Abbott, who proposed changing to a ward system, said her colleagues on City Council “didn’t like that I didn’t tell them what I was going to do” regarding the legislative packet, even though there is no requirement to do so.

Abbott added that a lack of clarity regarding who was responsible for securing sponsors of the legislation in the general assembly delayed Abbott’s proposal.

Abbott also noted that Virginia Beach resident Latasha Holloway sued the city last year over its at-large elections, claiming in court documents the city’s election system “has the effect of unlawfully diluting or minimizing ‘minority voting strength,'” and claims that it is in violation of the Voting Rights Act.

Currently, members of City Council must live in the district they represent, but residents from any district may vote for them. Under the proposed changes, residents would only vote for candidates running in their district and at-large.

Moss proposed the charter change limiting the city’s ability administer bonded debt.

Although Henley complained about not knowing about either proposal, Moss insisted during the Sept. 25 council meeting that he “would in fact be preparing the legislation and that it would have to be advertised. I told everyone about this. You can watch the video tape.”

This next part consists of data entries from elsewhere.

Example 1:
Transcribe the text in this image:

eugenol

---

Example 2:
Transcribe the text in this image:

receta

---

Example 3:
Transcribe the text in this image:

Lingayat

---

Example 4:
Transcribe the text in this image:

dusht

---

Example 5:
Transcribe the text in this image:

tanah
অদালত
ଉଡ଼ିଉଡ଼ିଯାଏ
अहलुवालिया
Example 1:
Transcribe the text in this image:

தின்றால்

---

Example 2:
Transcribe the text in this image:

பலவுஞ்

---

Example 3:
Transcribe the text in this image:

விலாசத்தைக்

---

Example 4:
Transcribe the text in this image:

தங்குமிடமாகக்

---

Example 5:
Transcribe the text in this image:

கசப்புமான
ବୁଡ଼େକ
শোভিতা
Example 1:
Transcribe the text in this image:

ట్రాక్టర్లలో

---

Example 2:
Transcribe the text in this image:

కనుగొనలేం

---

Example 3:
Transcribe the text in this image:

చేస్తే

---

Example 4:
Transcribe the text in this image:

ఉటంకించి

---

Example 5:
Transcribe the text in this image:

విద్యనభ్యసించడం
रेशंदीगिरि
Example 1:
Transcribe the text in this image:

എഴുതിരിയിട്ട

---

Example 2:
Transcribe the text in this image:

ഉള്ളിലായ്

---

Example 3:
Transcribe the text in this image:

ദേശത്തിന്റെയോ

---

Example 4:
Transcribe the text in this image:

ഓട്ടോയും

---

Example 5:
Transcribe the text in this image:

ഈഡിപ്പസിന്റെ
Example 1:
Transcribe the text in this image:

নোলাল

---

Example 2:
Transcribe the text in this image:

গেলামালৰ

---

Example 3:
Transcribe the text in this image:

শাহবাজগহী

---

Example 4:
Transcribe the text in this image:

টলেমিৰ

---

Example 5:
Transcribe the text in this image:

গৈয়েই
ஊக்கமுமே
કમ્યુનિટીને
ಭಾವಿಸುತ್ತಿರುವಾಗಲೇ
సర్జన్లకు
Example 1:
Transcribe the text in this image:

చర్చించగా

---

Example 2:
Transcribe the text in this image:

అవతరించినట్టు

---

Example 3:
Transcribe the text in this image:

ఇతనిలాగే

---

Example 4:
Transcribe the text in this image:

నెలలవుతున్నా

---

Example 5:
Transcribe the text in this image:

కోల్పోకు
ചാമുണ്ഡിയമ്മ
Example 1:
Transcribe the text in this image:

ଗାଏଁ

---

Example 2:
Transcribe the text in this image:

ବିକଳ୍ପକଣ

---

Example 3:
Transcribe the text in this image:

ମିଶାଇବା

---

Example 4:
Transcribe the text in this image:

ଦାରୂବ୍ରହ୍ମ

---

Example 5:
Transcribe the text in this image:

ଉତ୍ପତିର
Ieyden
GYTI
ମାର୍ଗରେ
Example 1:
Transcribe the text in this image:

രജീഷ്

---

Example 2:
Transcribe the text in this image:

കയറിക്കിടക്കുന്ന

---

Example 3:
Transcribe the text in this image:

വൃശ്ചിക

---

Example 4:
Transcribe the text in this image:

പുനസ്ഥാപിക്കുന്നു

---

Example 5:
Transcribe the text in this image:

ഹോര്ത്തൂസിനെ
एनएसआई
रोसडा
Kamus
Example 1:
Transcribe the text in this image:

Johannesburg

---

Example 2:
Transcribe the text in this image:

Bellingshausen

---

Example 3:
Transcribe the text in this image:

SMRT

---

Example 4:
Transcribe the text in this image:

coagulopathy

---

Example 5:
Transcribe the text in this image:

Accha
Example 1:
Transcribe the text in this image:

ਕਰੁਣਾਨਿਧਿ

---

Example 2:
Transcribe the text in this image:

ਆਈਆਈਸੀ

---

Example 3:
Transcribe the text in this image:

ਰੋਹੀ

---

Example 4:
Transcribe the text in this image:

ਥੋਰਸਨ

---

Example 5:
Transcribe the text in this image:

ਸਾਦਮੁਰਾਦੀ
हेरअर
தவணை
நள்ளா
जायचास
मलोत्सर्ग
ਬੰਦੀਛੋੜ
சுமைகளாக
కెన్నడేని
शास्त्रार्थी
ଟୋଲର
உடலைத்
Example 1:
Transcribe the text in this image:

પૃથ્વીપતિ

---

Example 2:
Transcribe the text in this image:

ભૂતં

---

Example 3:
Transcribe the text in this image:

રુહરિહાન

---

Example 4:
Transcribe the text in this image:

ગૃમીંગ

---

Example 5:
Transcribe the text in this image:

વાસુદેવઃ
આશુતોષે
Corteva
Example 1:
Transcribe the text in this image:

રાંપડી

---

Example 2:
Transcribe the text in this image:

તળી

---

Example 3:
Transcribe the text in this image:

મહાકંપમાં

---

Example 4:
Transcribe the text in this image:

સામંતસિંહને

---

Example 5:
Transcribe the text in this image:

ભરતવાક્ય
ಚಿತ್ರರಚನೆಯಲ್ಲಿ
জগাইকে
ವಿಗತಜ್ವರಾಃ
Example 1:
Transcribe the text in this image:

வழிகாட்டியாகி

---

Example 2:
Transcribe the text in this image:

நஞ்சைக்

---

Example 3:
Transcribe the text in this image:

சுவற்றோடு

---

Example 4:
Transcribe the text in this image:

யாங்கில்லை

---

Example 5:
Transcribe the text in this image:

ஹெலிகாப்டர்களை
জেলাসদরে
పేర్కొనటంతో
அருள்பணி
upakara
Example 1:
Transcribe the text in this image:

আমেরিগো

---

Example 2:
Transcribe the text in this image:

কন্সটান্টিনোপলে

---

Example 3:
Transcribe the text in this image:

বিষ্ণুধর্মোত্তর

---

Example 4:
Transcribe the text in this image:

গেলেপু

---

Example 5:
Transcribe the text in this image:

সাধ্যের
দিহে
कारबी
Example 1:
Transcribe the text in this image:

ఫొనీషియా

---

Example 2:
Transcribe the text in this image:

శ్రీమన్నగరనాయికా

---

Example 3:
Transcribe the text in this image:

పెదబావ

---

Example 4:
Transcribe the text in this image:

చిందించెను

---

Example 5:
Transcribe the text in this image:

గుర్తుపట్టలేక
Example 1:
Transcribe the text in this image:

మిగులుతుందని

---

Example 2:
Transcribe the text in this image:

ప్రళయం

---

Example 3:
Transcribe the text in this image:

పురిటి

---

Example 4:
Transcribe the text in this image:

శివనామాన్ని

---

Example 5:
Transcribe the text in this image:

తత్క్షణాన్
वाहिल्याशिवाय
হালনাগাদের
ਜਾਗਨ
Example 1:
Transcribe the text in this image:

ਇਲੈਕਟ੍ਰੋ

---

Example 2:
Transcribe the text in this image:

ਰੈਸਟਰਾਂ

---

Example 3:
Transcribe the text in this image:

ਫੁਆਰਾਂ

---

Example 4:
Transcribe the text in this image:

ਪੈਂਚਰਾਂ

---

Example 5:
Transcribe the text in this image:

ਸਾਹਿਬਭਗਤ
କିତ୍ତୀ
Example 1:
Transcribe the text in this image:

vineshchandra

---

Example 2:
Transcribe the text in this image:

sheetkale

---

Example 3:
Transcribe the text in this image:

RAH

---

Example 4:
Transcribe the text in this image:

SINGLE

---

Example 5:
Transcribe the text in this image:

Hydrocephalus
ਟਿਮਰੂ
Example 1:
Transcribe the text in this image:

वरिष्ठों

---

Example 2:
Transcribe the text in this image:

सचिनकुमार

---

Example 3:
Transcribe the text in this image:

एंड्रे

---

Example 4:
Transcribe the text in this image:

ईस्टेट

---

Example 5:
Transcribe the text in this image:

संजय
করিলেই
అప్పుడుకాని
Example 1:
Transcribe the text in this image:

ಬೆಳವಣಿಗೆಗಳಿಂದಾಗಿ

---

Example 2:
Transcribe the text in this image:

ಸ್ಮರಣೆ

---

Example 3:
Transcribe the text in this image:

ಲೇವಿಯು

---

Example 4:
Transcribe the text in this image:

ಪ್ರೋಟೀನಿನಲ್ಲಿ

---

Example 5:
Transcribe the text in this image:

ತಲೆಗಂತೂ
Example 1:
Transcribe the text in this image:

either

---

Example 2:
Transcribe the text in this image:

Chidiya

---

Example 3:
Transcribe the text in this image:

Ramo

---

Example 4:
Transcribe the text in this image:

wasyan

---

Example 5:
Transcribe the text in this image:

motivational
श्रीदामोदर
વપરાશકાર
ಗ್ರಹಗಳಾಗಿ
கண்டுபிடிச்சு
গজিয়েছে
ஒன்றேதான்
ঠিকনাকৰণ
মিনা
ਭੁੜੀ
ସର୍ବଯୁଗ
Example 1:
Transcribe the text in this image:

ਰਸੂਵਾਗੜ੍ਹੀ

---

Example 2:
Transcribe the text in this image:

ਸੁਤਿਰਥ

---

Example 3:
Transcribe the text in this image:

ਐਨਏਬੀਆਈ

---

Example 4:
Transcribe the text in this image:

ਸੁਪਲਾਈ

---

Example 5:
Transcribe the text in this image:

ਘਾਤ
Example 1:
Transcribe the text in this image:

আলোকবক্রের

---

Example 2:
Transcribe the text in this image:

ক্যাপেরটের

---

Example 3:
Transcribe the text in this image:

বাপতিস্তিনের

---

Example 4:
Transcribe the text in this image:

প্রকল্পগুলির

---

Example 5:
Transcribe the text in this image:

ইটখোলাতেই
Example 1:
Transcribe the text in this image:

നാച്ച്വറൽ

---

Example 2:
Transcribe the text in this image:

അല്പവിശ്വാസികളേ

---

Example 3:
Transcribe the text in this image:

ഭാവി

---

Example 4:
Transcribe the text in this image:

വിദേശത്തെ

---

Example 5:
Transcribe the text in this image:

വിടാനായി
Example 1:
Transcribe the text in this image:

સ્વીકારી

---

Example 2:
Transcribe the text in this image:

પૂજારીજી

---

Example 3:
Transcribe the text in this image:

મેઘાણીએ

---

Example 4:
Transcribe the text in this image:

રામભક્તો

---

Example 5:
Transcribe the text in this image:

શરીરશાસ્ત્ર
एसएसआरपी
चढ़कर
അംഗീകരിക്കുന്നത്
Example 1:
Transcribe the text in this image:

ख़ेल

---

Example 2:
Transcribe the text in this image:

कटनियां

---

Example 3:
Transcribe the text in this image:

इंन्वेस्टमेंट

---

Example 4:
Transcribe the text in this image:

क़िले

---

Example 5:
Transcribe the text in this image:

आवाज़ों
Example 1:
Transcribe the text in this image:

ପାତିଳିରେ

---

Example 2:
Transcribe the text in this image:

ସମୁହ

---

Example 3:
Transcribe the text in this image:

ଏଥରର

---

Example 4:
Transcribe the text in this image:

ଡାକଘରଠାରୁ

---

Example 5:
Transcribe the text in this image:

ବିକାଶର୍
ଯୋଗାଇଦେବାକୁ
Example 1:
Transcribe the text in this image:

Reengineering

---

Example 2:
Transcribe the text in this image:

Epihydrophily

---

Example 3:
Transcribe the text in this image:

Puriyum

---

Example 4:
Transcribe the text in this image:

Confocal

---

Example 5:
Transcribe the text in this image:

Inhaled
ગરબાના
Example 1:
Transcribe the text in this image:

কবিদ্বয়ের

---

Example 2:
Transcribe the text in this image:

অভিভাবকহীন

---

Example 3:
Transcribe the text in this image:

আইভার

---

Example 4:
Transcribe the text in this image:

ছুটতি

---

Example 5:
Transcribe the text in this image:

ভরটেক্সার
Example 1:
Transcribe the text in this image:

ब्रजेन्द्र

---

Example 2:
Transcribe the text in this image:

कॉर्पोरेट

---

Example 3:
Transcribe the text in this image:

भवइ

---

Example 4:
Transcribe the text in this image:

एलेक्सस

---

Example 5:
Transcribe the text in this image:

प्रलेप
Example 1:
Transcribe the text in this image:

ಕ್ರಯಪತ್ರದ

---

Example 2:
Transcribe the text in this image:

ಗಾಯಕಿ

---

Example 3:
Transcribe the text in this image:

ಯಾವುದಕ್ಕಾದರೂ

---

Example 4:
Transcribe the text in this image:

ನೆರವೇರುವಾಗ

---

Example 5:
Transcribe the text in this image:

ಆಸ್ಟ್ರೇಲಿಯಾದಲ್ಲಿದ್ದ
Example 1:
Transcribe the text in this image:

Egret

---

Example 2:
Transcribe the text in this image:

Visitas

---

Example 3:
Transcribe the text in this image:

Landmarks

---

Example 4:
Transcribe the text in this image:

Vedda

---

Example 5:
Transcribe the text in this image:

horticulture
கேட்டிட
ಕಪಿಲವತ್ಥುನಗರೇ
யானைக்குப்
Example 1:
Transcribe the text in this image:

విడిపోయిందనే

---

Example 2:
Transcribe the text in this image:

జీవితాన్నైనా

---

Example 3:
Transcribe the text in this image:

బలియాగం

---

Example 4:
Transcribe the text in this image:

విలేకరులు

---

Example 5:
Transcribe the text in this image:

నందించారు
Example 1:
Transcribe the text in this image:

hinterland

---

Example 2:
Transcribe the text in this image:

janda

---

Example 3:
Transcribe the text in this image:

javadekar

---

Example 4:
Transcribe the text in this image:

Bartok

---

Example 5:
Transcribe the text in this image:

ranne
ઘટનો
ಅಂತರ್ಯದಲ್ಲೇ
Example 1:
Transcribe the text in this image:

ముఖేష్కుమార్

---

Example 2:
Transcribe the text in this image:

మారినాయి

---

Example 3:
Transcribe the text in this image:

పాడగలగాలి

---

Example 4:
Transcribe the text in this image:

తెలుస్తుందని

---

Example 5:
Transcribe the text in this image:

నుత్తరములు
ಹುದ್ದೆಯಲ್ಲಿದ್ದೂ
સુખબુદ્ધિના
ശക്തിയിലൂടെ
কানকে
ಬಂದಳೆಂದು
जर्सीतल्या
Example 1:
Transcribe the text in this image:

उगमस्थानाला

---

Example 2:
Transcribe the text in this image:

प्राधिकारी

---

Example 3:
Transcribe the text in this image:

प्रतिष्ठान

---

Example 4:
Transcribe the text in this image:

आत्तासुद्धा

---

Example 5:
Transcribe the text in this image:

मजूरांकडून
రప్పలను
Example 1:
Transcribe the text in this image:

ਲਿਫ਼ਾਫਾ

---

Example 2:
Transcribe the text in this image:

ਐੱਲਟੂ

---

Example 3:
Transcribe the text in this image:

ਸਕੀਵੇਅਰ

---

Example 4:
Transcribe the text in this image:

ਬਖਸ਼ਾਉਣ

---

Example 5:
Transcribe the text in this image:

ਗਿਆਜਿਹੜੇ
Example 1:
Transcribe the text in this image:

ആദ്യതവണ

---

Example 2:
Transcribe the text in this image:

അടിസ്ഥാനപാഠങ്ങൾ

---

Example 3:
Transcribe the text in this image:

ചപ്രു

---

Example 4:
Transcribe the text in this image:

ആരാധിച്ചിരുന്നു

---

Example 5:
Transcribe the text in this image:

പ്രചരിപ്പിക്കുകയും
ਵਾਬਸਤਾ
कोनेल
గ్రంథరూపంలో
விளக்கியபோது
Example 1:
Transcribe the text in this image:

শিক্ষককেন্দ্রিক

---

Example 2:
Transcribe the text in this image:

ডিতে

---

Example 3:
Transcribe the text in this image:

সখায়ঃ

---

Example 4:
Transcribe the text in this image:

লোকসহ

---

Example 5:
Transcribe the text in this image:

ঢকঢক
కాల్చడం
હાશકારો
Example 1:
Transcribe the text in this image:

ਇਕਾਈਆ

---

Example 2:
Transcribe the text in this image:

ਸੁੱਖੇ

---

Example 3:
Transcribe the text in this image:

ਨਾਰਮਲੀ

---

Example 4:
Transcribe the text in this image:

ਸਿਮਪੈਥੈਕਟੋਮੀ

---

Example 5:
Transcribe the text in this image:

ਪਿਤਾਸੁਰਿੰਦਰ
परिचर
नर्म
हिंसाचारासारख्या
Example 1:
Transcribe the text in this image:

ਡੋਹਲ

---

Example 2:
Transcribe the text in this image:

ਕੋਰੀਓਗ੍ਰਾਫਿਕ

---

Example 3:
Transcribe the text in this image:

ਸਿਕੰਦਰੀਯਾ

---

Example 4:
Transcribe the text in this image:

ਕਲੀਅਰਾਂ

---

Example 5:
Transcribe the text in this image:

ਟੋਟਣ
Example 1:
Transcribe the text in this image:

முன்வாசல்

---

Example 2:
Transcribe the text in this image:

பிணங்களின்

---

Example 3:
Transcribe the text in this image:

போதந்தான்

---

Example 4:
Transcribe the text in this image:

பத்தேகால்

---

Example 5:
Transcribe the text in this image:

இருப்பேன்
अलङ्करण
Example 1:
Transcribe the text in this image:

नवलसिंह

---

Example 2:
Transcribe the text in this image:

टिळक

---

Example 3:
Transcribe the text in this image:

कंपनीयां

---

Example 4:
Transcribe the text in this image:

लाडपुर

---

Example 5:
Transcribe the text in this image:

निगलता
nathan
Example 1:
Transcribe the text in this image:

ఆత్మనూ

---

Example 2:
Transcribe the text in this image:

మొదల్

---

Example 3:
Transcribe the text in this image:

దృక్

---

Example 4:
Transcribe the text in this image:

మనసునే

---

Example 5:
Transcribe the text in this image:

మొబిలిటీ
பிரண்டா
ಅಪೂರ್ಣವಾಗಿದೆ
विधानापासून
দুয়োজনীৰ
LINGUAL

Although Henley asked Moss and Abbott to withdraw their proposed charter changes, they refused to do so.

All city council members won their district last election, Abbott said, which indicates that changing to an at-large system would not necessarily be a threat to incumbents’ reelection.

“The city is not wrong in what they’re doing, which is what most cities do,” Abbott said. “But there is still reason to be concerned.”